The summer of 2011 is a crucial time for the Eurozone and the European Union. The immediate meltdown of Greece has been avoided by imposing yet more painful austerity measures on the country. But the purchase of a bit more time should not be confused with the resolution of the crisis. The summer of 2011 needs to be used to elaborate a comprehensive new plan for the Eurozone. I have complained before about the damage the current ad-hoc politics and lack of leadership are causing, so what should the cornerstones of a new plan for the Eurozone be? I think four elements are crucial:
1. How to set sovereign debt in Greece and the Eurozone periphery onto a sustainable path?
It is clear that the debt position of Greece is still unsustainable and this will not change unless the overall debt burden is lowered in one way or the other and the interest rates on Greek debt are reduced. There is a lot of discussion about whether or not the private sector can or should be part of the solution. I still maintain that it should (unless there is clear evidence that a knock-on effect would set in which would make the overall situation worse). And above all, Greece needs an investment programme to generate growth. Without growth, there won’t be a reversal in the debt trend and there won’t be support by the Greek people for the undoubtedly difficult reforms that are yet to come.
2. What domestic reforms are needed to set the countries in crisis onto a sustainable path?
There is no doubt that there need to be more serious reforms and domestic adjustments in countries such as Greece. These reforms would involve issues such as the collection of tax revenues, public sector reform and general competitiveness. The social consequences of such reforms need to be softened by EU help. If debt sustainability is addressed effectively we can shift EU help from baling-out investors to helping people cope with economic change. Living within the same currency zone does not mean that every area needs to be equal – this is obviously true even within countries.

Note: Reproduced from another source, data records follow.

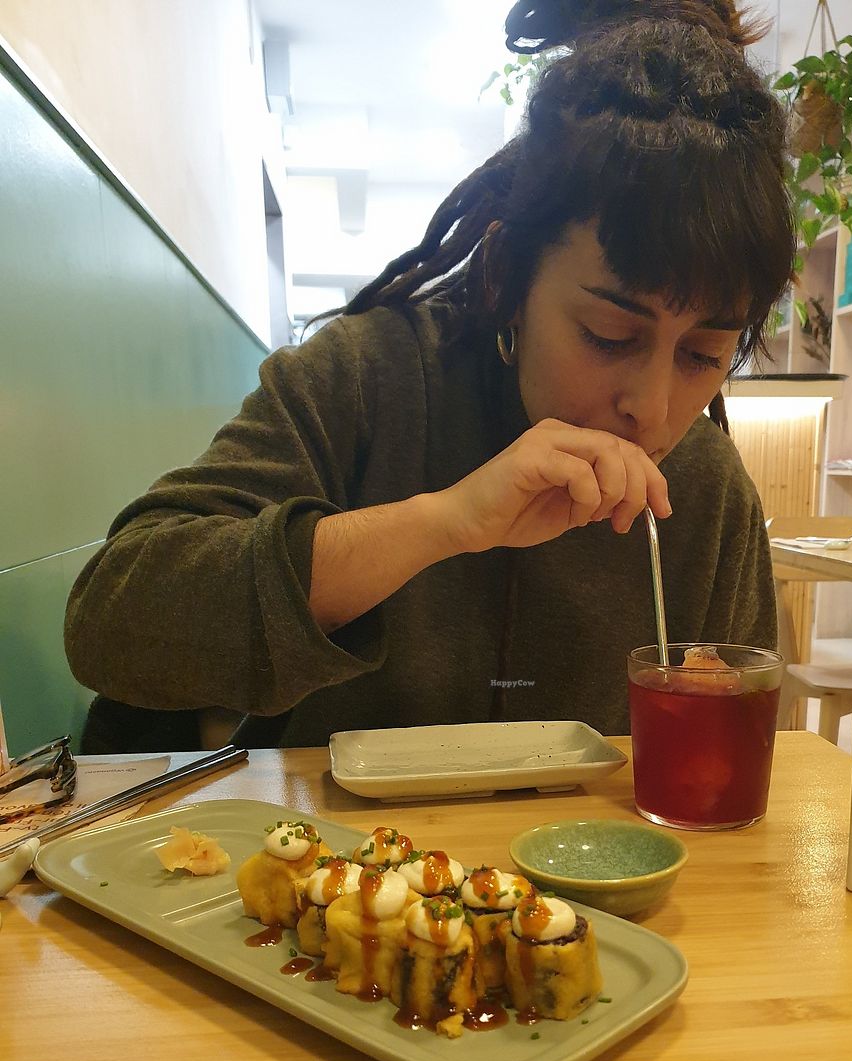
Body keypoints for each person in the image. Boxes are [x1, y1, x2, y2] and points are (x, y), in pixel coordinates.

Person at [65, 0, 794, 751]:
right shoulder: (369, 377)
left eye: (704, 354)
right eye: (609, 335)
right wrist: (443, 522)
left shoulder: (707, 492)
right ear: (507, 276)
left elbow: (727, 770)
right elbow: (112, 624)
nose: (653, 408)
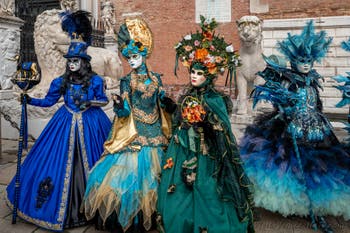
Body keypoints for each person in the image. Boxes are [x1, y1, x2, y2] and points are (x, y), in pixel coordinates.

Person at [239, 21, 350, 233]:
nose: (306, 64)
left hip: (317, 130)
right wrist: (285, 111)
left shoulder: (314, 80)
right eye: (301, 60)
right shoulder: (288, 80)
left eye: (309, 60)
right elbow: (279, 101)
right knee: (296, 169)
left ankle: (317, 210)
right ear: (293, 61)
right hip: (292, 130)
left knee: (320, 169)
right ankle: (306, 209)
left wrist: (320, 117)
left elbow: (316, 104)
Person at [157, 16, 255, 233]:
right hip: (183, 148)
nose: (194, 76)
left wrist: (207, 123)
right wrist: (173, 108)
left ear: (208, 75)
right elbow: (180, 120)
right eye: (192, 71)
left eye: (199, 73)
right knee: (180, 189)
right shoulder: (187, 95)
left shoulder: (215, 100)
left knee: (207, 189)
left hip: (206, 154)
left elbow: (223, 130)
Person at [5, 39, 111, 231]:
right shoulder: (61, 81)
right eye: (69, 61)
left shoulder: (96, 81)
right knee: (54, 163)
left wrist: (92, 103)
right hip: (64, 123)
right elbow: (48, 101)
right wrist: (28, 100)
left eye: (75, 61)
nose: (71, 64)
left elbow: (103, 101)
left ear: (84, 62)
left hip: (92, 124)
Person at [82, 18, 174, 233]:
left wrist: (168, 104)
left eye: (135, 57)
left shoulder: (157, 79)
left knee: (156, 177)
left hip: (154, 131)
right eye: (129, 57)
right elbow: (124, 111)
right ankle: (129, 217)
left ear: (144, 56)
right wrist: (118, 106)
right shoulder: (126, 81)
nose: (131, 61)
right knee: (125, 176)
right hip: (133, 132)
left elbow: (162, 105)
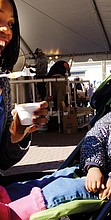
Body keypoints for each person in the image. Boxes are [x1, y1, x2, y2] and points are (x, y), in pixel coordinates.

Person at [0, 63, 111, 219]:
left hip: (109, 185)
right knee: (55, 178)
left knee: (61, 190)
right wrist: (94, 167)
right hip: (90, 170)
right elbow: (93, 139)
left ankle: (13, 213)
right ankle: (8, 195)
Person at [0, 0, 48, 171]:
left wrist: (17, 132)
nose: (7, 30)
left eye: (11, 23)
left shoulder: (3, 83)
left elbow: (3, 161)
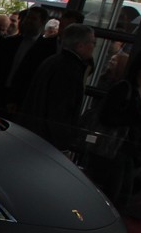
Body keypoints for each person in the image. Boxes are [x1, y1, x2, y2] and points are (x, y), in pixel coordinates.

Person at [97, 48, 141, 211]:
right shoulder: (125, 88)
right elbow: (108, 117)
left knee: (120, 193)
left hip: (127, 149)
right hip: (117, 149)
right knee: (115, 193)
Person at [18, 24, 96, 154]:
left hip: (32, 132)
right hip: (46, 141)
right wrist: (62, 143)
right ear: (80, 45)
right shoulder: (71, 69)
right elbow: (60, 109)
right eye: (92, 42)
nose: (93, 47)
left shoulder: (53, 60)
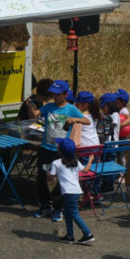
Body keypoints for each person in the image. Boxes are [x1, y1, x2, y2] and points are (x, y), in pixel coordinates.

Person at [34, 79, 87, 220]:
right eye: (53, 94)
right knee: (43, 178)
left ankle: (58, 209)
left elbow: (87, 121)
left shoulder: (70, 108)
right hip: (46, 149)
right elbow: (35, 114)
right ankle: (44, 206)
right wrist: (30, 105)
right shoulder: (49, 106)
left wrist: (74, 120)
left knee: (59, 180)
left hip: (60, 151)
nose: (55, 97)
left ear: (65, 94)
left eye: (58, 94)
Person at [48, 138, 96, 245]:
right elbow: (86, 170)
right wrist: (90, 160)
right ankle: (69, 236)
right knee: (67, 213)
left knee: (74, 214)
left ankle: (88, 234)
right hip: (76, 191)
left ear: (59, 150)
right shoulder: (75, 161)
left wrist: (48, 174)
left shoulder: (56, 163)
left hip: (69, 192)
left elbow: (50, 178)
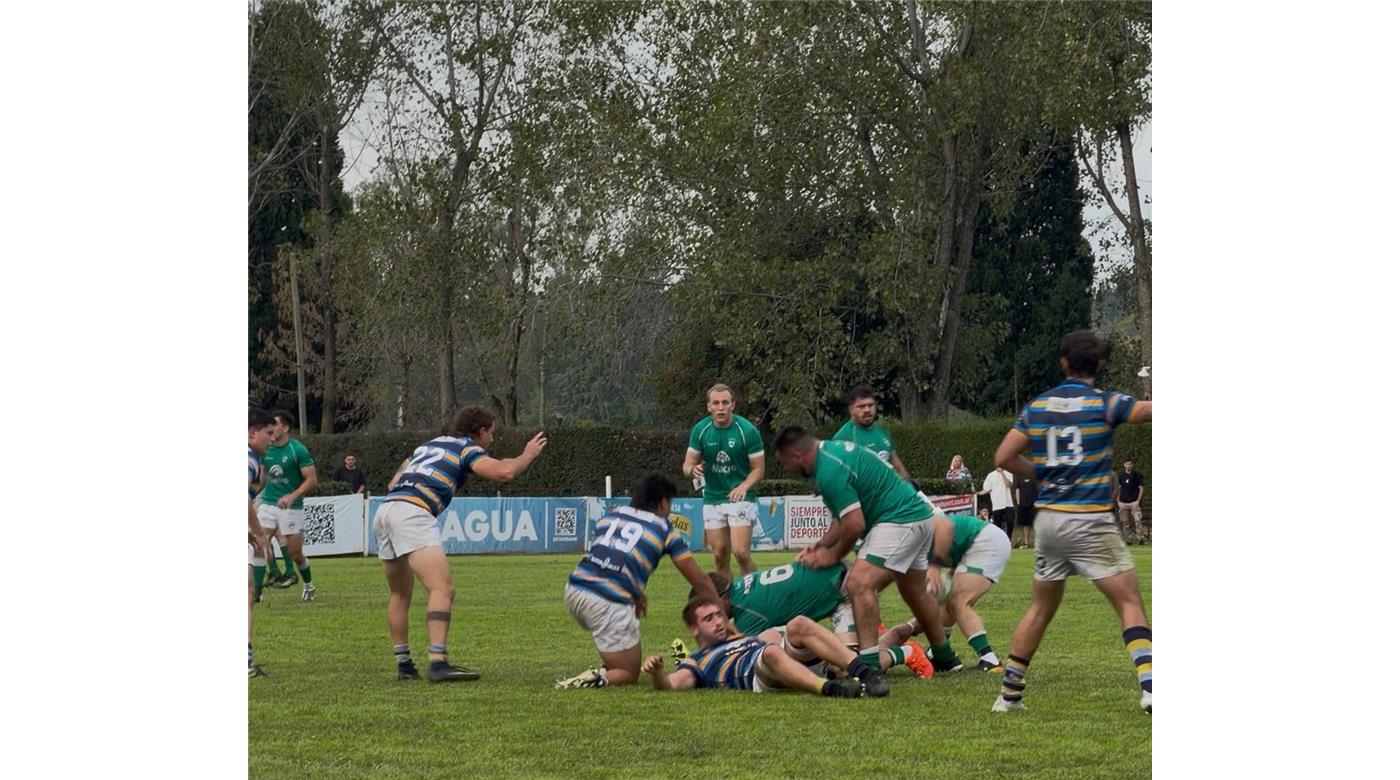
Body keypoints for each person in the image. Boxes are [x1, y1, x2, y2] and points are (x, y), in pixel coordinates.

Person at [990, 329, 1153, 714]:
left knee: (1040, 609)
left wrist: (1039, 474)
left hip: (1049, 522)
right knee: (1129, 601)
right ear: (1098, 364)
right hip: (1089, 520)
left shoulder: (1038, 406)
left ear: (1063, 363)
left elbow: (1003, 456)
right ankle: (1151, 688)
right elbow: (1146, 411)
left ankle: (1009, 695)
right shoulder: (1105, 403)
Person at [774, 428, 963, 696]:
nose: (787, 468)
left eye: (785, 462)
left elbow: (854, 525)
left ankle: (870, 667)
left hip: (900, 519)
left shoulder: (828, 469)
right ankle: (945, 657)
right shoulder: (832, 453)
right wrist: (820, 546)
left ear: (797, 455)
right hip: (917, 516)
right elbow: (842, 521)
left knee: (859, 584)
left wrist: (832, 555)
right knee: (915, 593)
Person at [378, 405, 548, 682]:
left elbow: (392, 481)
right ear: (480, 432)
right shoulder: (467, 448)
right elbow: (503, 473)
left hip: (387, 510)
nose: (492, 440)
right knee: (442, 588)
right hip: (413, 512)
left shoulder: (427, 446)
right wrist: (527, 455)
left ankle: (404, 665)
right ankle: (438, 662)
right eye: (491, 433)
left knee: (399, 594)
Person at [555, 473, 720, 689]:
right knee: (627, 673)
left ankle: (607, 666)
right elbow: (699, 580)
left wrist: (635, 593)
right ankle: (583, 681)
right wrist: (721, 614)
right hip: (606, 601)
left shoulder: (611, 515)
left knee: (620, 656)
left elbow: (612, 556)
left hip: (575, 590)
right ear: (663, 502)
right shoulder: (663, 528)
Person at [698, 563, 933, 678]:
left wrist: (701, 659)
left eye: (712, 608)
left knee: (844, 669)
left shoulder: (744, 610)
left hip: (842, 592)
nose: (716, 616)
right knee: (843, 658)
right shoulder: (742, 588)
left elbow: (741, 650)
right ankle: (907, 629)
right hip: (835, 579)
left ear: (722, 597)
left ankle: (906, 654)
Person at [640, 597, 867, 698]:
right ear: (694, 629)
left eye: (719, 615)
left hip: (785, 661)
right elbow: (672, 685)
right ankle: (829, 688)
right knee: (769, 650)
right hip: (759, 675)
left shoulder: (741, 638)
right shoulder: (697, 660)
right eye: (709, 619)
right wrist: (658, 672)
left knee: (797, 624)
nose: (719, 622)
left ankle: (874, 666)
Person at [879, 511, 1013, 673]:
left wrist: (934, 566)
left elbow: (944, 527)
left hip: (984, 541)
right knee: (947, 599)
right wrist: (911, 626)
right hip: (974, 544)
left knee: (958, 600)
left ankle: (989, 659)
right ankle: (941, 654)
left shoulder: (906, 529)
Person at [681, 384, 765, 578]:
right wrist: (693, 469)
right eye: (716, 403)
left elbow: (759, 470)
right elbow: (686, 466)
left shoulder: (747, 431)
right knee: (719, 554)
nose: (721, 407)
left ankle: (753, 594)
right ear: (709, 406)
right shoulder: (700, 430)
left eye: (725, 403)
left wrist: (743, 486)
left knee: (741, 553)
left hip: (741, 498)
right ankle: (726, 601)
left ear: (732, 405)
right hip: (713, 498)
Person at [256, 411, 319, 599]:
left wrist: (292, 496)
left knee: (295, 554)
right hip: (268, 503)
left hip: (291, 508)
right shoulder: (266, 448)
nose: (270, 429)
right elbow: (263, 478)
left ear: (285, 427)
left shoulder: (297, 450)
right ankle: (255, 592)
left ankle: (308, 585)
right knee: (259, 542)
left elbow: (312, 479)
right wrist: (252, 493)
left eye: (274, 425)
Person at [248, 407, 276, 678]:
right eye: (268, 433)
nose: (272, 438)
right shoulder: (248, 459)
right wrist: (258, 533)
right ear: (252, 432)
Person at [831, 385, 911, 479]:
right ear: (851, 409)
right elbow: (835, 475)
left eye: (870, 405)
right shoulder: (843, 437)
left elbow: (898, 468)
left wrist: (911, 488)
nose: (867, 410)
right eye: (861, 406)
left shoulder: (884, 433)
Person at [1116, 460, 1148, 544]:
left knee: (1138, 521)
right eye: (1127, 464)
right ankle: (1127, 540)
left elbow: (1141, 488)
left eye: (1130, 464)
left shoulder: (1137, 475)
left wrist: (1138, 500)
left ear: (1132, 465)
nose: (1128, 465)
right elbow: (1118, 488)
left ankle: (1141, 539)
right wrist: (1118, 500)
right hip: (1123, 503)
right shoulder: (1121, 475)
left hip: (1134, 502)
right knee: (1125, 522)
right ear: (1124, 465)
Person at [978, 465, 1016, 539]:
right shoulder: (990, 475)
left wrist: (1002, 473)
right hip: (997, 505)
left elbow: (1008, 484)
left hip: (1008, 503)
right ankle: (999, 541)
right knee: (997, 526)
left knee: (1010, 522)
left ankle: (1008, 539)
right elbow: (986, 489)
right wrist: (978, 493)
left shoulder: (1008, 473)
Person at [1013, 472, 1038, 549]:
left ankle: (1038, 542)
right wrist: (1018, 502)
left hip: (1033, 504)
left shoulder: (1034, 477)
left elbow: (1037, 490)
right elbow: (1017, 491)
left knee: (1035, 523)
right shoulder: (1019, 478)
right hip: (1023, 504)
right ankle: (1026, 542)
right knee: (1025, 524)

But there needs to be more economic cohesion in the Eurozone, which also means that countries such as Germany need to do their share, for instance by strengthening domestic demand via wage increases.
3. How should the architecture of Eurozone governance be changed to make it more efficient?
The Stability and Growth Pact has failed to maintain stability because crucial areas were not covered (for instance overall exposure of the financial sector) and fiscal rules were one-size-fits-all so did not allow for policy adjustment. It is worth bearing in mind that there would have been no bank bailouts or public investment programmes if EU governments had stuck to the Pact in the aftermath of the financial crisis. The Pact’s rules should stay as basic targets but there need to be more flexible and effective governance and surveillance mechanisms around it. The questions of how to design a permanent insurance policy (bail-out fund) against financial crises and whether a European treasury and European taxation are needed should also be addressed in this context.
4. We need to go back to banking reform
If it is true that private banks still could not take any loss on the investments they made (whereas of course retaining the profits) then banking reform over the last three years has simply failed. We cannot accept institutionalised moral hazard and the taxpayer needs to be liberated from being liable for the investment risks of banks. There should also be a root and branch review of the role and power of rating agencies as in the wake of the Eurozone crisis they sometimes seemed to have more political might than elected governments. The creation of a public European rating agency seems like a very good idea against this backdrop.
Of course there are many more aspects that could and should be included in a new plan for the Eurozone. But these basic elements – debt sustainability and growth, domestic reform, Eurozone governance and further financial reform – to me seem to be the key areas.
Let’s hope that the summer of 2011 will be remembered in years to come as the time when EU leaders got their act together and set economic policy onto a new path; and not as the time when the last exit was missed before some European countries hit the wall.